> **Directions**: Without the pictures, output all of the data exactly.

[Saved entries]
<<<<

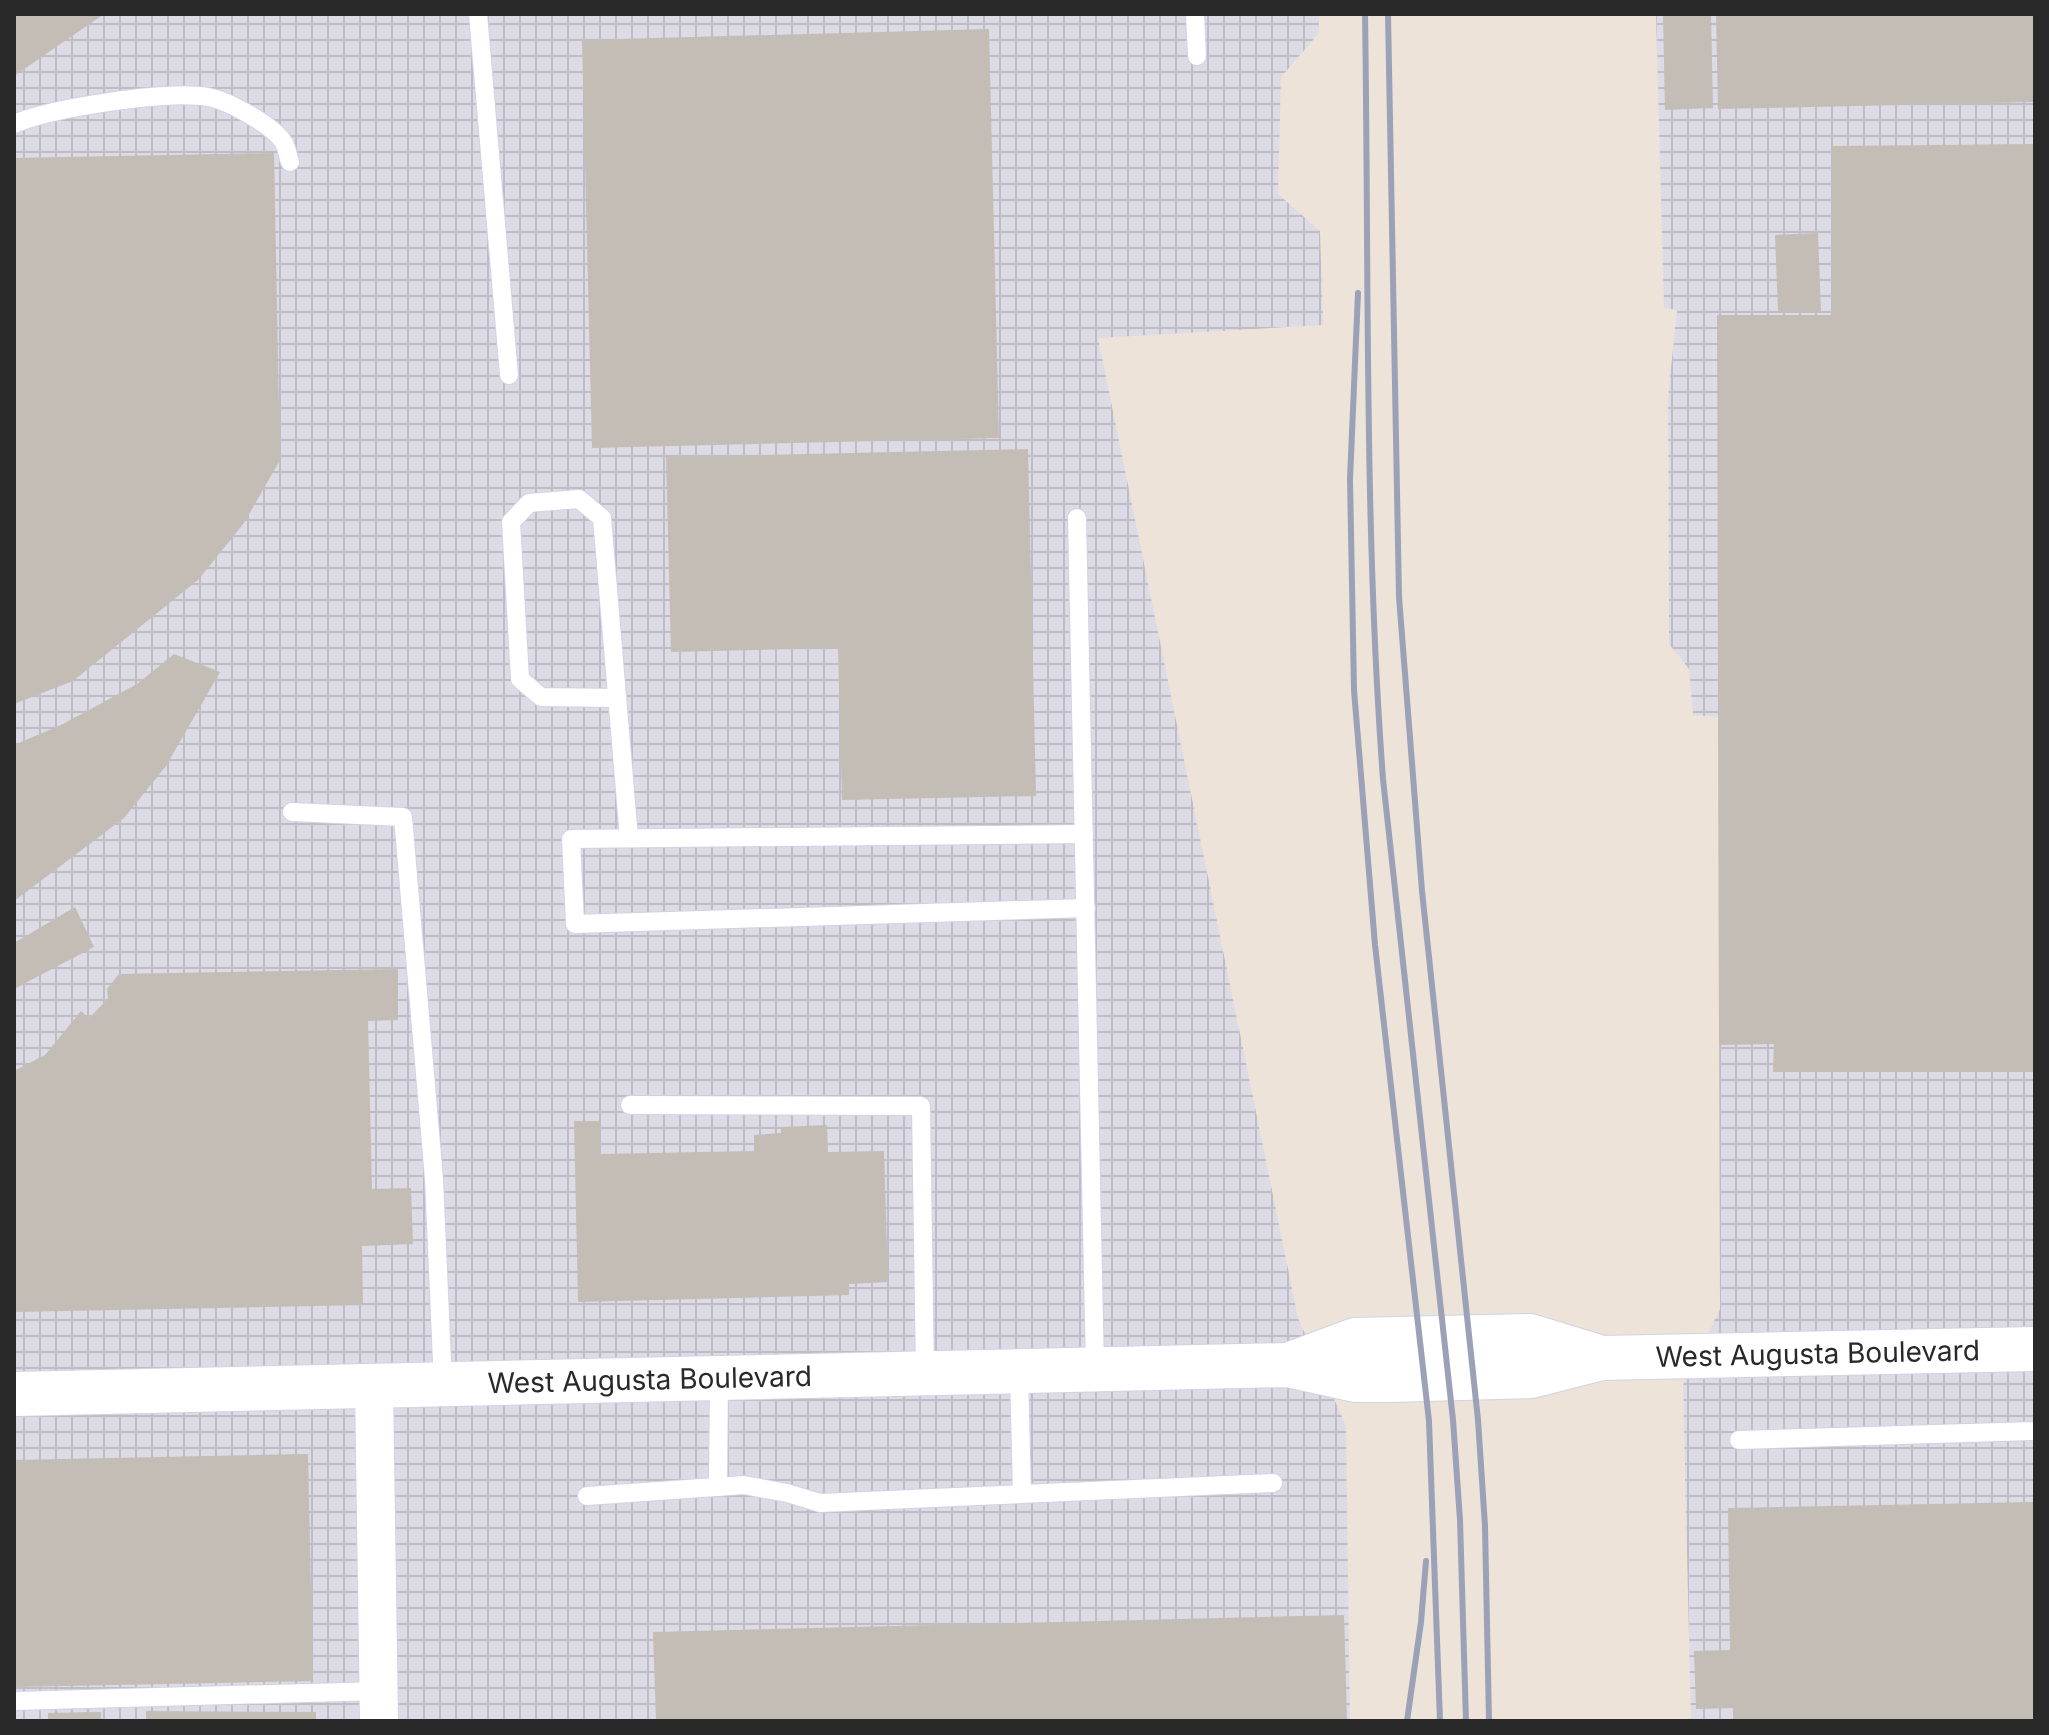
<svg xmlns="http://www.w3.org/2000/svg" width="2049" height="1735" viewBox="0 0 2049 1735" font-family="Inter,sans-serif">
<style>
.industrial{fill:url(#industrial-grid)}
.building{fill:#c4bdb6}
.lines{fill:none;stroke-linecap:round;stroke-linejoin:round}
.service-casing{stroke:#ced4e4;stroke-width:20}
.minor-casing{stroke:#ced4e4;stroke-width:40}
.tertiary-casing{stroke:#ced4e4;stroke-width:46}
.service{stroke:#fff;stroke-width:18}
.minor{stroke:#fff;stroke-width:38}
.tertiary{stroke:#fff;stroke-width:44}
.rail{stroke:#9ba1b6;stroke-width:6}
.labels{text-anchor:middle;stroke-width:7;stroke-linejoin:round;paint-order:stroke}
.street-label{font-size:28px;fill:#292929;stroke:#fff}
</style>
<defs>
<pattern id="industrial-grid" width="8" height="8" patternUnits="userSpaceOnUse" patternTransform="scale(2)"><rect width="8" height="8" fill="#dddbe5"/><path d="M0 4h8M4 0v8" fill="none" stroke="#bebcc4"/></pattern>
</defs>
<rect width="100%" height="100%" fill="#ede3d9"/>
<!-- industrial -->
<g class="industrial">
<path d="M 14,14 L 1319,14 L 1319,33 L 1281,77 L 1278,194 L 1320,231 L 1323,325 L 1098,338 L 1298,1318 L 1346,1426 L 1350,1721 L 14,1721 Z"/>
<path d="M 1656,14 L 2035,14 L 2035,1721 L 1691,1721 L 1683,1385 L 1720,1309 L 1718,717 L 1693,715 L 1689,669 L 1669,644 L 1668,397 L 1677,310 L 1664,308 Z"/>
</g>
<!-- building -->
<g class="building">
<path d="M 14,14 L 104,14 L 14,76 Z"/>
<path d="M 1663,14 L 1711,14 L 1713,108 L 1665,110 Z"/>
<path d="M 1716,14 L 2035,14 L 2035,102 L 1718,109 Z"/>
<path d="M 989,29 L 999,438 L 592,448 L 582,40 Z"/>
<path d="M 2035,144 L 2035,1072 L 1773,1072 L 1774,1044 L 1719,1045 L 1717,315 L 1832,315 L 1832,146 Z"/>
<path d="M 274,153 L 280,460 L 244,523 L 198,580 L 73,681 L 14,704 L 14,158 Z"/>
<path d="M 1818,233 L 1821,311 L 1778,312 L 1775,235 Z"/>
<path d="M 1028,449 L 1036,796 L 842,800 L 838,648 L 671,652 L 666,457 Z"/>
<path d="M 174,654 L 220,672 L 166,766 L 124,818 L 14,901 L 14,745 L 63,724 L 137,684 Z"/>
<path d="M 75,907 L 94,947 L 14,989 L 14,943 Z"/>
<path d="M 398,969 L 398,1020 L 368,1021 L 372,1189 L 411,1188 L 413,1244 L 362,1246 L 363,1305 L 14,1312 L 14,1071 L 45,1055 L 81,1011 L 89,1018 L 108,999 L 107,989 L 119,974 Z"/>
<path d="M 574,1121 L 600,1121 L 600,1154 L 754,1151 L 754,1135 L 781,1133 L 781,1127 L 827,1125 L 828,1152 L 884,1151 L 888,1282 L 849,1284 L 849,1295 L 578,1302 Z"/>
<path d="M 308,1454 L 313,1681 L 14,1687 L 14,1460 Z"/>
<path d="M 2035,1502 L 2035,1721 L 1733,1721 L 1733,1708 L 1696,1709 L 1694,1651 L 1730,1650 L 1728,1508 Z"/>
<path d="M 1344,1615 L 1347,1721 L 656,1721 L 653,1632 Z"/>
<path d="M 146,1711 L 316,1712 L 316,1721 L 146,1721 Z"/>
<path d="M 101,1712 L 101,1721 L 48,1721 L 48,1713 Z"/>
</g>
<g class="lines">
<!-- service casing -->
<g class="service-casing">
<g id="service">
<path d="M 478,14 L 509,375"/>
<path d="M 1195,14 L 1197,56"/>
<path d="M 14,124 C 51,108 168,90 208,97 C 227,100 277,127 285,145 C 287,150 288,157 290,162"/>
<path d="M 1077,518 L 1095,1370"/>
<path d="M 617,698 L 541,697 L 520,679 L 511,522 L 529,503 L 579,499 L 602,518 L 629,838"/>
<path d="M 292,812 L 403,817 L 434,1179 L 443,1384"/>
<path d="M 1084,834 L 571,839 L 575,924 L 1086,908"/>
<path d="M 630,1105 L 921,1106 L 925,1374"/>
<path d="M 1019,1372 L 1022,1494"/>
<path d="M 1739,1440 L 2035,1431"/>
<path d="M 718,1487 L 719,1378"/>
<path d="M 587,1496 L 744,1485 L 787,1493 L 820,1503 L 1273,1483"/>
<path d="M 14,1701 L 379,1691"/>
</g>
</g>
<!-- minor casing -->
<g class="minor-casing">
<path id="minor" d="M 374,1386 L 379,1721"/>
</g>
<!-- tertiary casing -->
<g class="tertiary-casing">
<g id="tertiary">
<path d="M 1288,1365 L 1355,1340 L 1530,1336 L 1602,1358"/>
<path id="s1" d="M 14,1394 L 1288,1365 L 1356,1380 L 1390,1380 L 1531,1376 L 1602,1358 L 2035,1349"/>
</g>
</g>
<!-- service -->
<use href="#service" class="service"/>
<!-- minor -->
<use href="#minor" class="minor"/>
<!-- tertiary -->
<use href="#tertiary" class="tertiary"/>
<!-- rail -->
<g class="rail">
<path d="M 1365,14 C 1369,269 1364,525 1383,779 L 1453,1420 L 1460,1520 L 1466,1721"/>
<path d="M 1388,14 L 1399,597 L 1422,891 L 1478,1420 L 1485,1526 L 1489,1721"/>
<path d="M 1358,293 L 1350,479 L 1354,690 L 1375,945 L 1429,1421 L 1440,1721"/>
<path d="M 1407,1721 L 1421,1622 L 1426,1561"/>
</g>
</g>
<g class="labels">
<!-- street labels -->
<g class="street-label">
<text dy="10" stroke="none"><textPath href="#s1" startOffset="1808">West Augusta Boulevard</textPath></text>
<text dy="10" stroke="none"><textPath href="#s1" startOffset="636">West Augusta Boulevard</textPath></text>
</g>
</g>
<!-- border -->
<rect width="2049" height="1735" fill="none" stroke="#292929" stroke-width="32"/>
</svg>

>>>>

> **Exercise output**:
<svg xmlns="http://www.w3.org/2000/svg" width="2049" height="1735" viewBox="0 0 2049 1735" font-family="Inter,sans-serif">
<style>
.industrial{fill:url(#industrial-grid)}
.building{fill:#c4bdb6}
.lines{fill:none;stroke-linecap:round;stroke-linejoin:round}
.service-casing{stroke:#ced4e4;stroke-width:20}
.minor-casing{stroke:#ced4e4;stroke-width:40}
.tertiary-casing{stroke:#ced4e4;stroke-width:46}
.service{stroke:#fff;stroke-width:18}
.minor{stroke:#fff;stroke-width:38}
.tertiary{stroke:#fff;stroke-width:44}
.rail{stroke:#9ba1b6;stroke-width:6}
.labels{text-anchor:middle;stroke-width:7;stroke-linejoin:round;paint-order:stroke}
.street-label{font-size:28px;fill:#292929;stroke:#fff}
</style>
<defs>
<pattern id="industrial-grid" width="8" height="8" patternUnits="userSpaceOnUse" patternTransform="scale(2)"><rect width="8" height="8" fill="#dddbe5"/><path d="M0 4h8M4 0v8" fill="none" stroke="#bebcc4"/></pattern>
</defs>
<rect width="100%" height="100%" fill="#ede3d9"/>
<!-- industrial -->
<g class="industrial">
<path d="M 14,14 L 1319,14 L 1319,33 L 1281,77 L 1278,194 L 1320,231 L 1323,325 L 1098,338 L 1298,1318 L 1346,1426 L 1350,1721 L 14,1721 Z"/>
<path d="M 1656,14 L 2035,14 L 2035,1721 L 1691,1721 L 1683,1385 L 1720,1309 L 1718,717 L 1693,715 L 1689,669 L 1669,644 L 1668,397 L 1677,310 L 1664,308 Z"/>
</g>
<!-- building -->
<g class="building">
<path d="M 14,14 L 104,14 L 14,76 Z"/>
<path d="M 1663,14 L 1711,14 L 1713,108 L 1665,110 Z"/>
<path d="M 1716,14 L 2035,14 L 2035,102 L 1718,109 Z"/>
<path d="M 989,29 L 999,438 L 592,448 L 582,40 Z"/>
<path d="M 2035,144 L 2035,1072 L 1773,1072 L 1774,1044 L 1719,1045 L 1717,315 L 1832,315 L 1832,146 Z"/>
<path d="M 274,153 L 280,460 L 244,523 L 198,580 L 73,681 L 14,704 L 14,158 Z"/>
<path d="M 1818,233 L 1821,311 L 1778,312 L 1775,235 Z"/>
<path d="M 1028,449 L 1036,796 L 842,800 L 838,648 L 671,652 L 666,457 Z"/>
<path d="M 174,654 L 220,672 L 166,766 L 124,818 L 14,901 L 14,745 L 63,724 L 137,684 Z"/>
<path d="M 75,907 L 94,947 L 14,989 L 14,943 Z"/>
<path d="M 398,969 L 398,1020 L 368,1021 L 372,1189 L 411,1188 L 413,1244 L 362,1246 L 363,1305 L 14,1312 L 14,1071 L 45,1055 L 81,1011 L 89,1018 L 108,999 L 107,989 L 119,974 Z"/>
<path d="M 574,1121 L 600,1121 L 600,1154 L 754,1151 L 754,1135 L 781,1133 L 781,1127 L 827,1125 L 828,1152 L 884,1151 L 888,1282 L 849,1284 L 849,1295 L 578,1302 Z"/>
<path d="M 308,1454 L 313,1681 L 14,1687 L 14,1460 Z"/>
<path d="M 2035,1502 L 2035,1721 L 1733,1721 L 1733,1708 L 1696,1709 L 1694,1651 L 1730,1650 L 1728,1508 Z"/>
<path d="M 1344,1615 L 1347,1721 L 656,1721 L 653,1632 Z"/>
<path d="M 146,1711 L 316,1712 L 316,1721 L 146,1721 Z"/>
<path d="M 101,1712 L 101,1721 L 48,1721 L 48,1713 Z"/>
</g>
<g class="lines">
<!-- service casing -->
<g class="service-casing">
<g id="service">
<path d="M 478,14 L 509,375"/>
<path d="M 1195,14 L 1197,56"/>
<path d="M 14,124 C 51,108 168,90 208,97 C 227,100 277,127 285,145 C 287,150 288,157 290,162"/>
<path d="M 1077,518 L 1095,1370"/>
<path d="M 617,698 L 541,697 L 520,679 L 511,522 L 529,503 L 579,499 L 602,518 L 629,838"/>
<path d="M 292,812 L 403,817 L 434,1179 L 443,1384"/>
<path d="M 1084,834 L 571,839 L 575,924 L 1086,908"/>
<path d="M 630,1105 L 921,1106 L 925,1374"/>
<path d="M 1019,1372 L 1022,1494"/>
<path d="M 1739,1440 L 2035,1431"/>
<path d="M 718,1487 L 719,1378"/>
<path d="M 587,1496 L 744,1485 L 787,1493 L 820,1503 L 1273,1483"/>
<path d="M 14,1701 L 379,1691"/>
</g>
</g>
<!-- minor casing -->
<g class="minor-casing">
<path id="minor" d="M 374,1386 L 379,1721"/>
</g>
<!-- tertiary casing -->
<g class="tertiary-casing">
<g id="tertiary">
<path d="M 1288,1365 L 1355,1340 L 1530,1336 L 1602,1358"/>
<path id="s1" d="M 14,1394 L 1288,1365 L 1356,1380 L 1390,1380 L 1531,1376 L 1602,1358 L 2035,1349"/>
</g>
</g>
<!-- service -->
<use href="#service" class="service"/>
<!-- minor -->
<use href="#minor" class="minor"/>
<!-- tertiary -->
<use href="#tertiary" class="tertiary"/>
<!-- rail -->
<g class="rail">
<path d="M 1365,14 C 1369,269 1364,525 1383,779 L 1453,1420 L 1460,1520 L 1466,1721"/>
<path d="M 1388,14 L 1399,597 L 1422,891 L 1478,1420 L 1485,1526 L 1489,1721"/>
<path d="M 1358,293 L 1350,479 L 1354,690 L 1375,945 L 1429,1421 L 1440,1721"/>
<path d="M 1407,1721 L 1421,1622 L 1426,1561"/>
</g>
</g>
<g class="labels">
<!-- street labels -->
<g class="street-label">
<text dy="10" stroke="none"><textPath href="#s1" startOffset="1808">West Augusta Boulevard</textPath></text>
<text dy="10" stroke="none"><textPath href="#s1" startOffset="636">West Augusta Boulevard</textPath></text>
</g>
</g>
<!-- border -->
<rect width="2049" height="1735" fill="none" stroke="#292929" stroke-width="32"/>
</svg>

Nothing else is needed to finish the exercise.